Categories: SCIENCE

Neanderthal groups had their own local food culture


An illustration of a Neanderthal group preparing food

LUIS MONTANYA/MARTA MONTANYA/SCIENCE PHOTO LIBRARY

Neanderthals may have had traditional ways of preparing food that were particular to each group. Discoveries from two caves in what is now northern Israel suggest that the residents there butchered the same kinds of prey in their own distinctive ways.

Modern humans, or Homo sapiens, weren’t the first hominins to prepare and cook food. There is evidence that Neanderthals, for example, which inhabited Europe and Asia until about 40,000 years ago, used flint knives to butcher what they caught, cooked a wide range of animals and spiced up their menu with wild herbs.

To learn more about Neanderthal food culture, Anaëlle Jallon at the Hebrew University of Jerusalem and her colleagues examined evidence at the caves of Amud and Kebara in northern Israel.

These sites, which are just some 70 kilometres apart, provide a unique opportunity to examine local cultural differences. Stone tools, food remains and hearths found at each site reveal that Neanderthals occupied both caves, probably during winters, during the same time period.

“You find the same species of animals to hunt and it’s more or less the same landscape,” says Jallon. “It will be the same kind of weather, and Neanderthals at both ate mostly gazelles and some fallow deer that they complemented with a few bigger animals like boar or aurochs.”

There are a few differences, though. For example, bones reveal that a greater amount of large prey was hunted at Kebara, and more kills were carried back to that cave to be butchered.

Jallon and her colleagues used microscopes to inspect bones from layers of sediment at the two sites from between 50,000 and 60,000 years ago, examining the cuts slashed in them with stone tools.

They found that even though the flint tools used were similar at both sites, the patterns of cuts were different. “The cuts tend to be more variable in their width and depth in Kebara, and in Amud they are more concentrated in big clusters and they overlap each other more often,” says Jallon.
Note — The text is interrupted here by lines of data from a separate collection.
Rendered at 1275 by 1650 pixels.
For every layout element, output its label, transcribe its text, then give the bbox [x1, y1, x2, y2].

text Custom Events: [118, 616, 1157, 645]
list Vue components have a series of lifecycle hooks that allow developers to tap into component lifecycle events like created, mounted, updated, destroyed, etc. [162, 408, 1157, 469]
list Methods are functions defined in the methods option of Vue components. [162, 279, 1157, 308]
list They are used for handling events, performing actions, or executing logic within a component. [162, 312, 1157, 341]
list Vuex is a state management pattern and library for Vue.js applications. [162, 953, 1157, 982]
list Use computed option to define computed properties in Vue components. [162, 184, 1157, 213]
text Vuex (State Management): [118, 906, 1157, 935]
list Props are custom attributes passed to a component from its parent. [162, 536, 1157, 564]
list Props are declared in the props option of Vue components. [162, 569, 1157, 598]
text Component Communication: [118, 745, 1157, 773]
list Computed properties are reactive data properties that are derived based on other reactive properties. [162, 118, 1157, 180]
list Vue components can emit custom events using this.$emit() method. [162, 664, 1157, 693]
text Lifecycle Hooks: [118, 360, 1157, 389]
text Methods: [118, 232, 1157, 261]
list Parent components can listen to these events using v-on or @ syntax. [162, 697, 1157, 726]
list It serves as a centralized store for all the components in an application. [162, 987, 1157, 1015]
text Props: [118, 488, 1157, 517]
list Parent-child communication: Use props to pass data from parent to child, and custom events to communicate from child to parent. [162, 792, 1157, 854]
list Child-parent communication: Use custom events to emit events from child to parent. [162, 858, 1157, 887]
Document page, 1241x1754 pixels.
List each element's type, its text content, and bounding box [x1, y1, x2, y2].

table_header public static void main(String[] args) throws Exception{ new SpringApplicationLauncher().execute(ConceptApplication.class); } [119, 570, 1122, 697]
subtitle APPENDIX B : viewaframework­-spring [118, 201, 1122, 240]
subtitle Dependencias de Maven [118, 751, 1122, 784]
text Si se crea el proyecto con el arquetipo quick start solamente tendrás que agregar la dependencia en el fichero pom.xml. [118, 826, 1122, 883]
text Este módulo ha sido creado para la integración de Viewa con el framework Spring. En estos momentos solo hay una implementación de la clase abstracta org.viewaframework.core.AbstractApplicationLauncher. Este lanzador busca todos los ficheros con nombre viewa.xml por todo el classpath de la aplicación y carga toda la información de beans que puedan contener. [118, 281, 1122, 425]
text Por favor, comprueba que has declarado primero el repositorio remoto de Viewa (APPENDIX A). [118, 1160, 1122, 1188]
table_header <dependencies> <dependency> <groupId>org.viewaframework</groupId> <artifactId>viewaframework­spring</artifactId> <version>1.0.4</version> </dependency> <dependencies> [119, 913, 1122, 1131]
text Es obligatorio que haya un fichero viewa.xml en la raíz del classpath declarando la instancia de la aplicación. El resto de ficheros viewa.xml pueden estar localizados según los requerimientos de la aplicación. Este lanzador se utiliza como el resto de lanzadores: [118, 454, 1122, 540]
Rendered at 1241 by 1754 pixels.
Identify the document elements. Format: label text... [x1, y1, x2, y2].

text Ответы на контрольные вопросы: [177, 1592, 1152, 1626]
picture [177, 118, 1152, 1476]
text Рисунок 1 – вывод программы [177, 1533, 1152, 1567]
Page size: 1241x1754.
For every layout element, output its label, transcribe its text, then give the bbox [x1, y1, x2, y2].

To assess if the differences could be down to butchering different prey, the researchers also looked specifically at long bones from gazelles found at both sites. These had the same differences.

“We are talking about two groups who live very close and, let’s say, both cutting up some beef – but in one site they seem to be cutting closer to the bone, getting all the meat off,” says Ceren Kabukcu at the University of Liverpool, UK.

Previous research that looked at cut marks on bones from more recent societies suggests that the kind of variation seen in Neanderthal butchery isn’t down to a lack of expertise, but to a difference in technique.

Jallon thinks the contrast is best explained by deliberate butchery choices. It could be that Neanderthals at Amud made their meat harder to process by, for example, drying it or letting it hang before cooking, she says, which would have meant they needed more cuts to get through it or a larger team of people to butcher the meat.

“In behaviour that is as opportunistic as butchering, you would expect to find the most efficient way to butcher something to get the most out of it, but apparently, it was more determined by social or cultural factors,” says Jallon. “It could be due to group organisation or practices that are learned and transmitted from generation to generation.”

“The fact that there might be differences and some nuance on how technology is used in daily life is not entirely shocking,” says Kabukcu. “I think as this question is investigated, we might see more and more nuance at several sites of the Middle Palaeolithic.”

It isn’t known whether the caves were occupied at the same time or if disparate groups might have been in contact with each other. “It is a possibility that it was at the same exact time, but it’s also possible it was hundreds of years apart or more. We don’t have the resolution to know that,” says Jallon.

But she also says that the pattern of very clustered cut marks found in Amud is similar in the oldest layer and in the younger layers, so she says the cave might have been used by returning groups that maintained the same butchery traditions for centuries.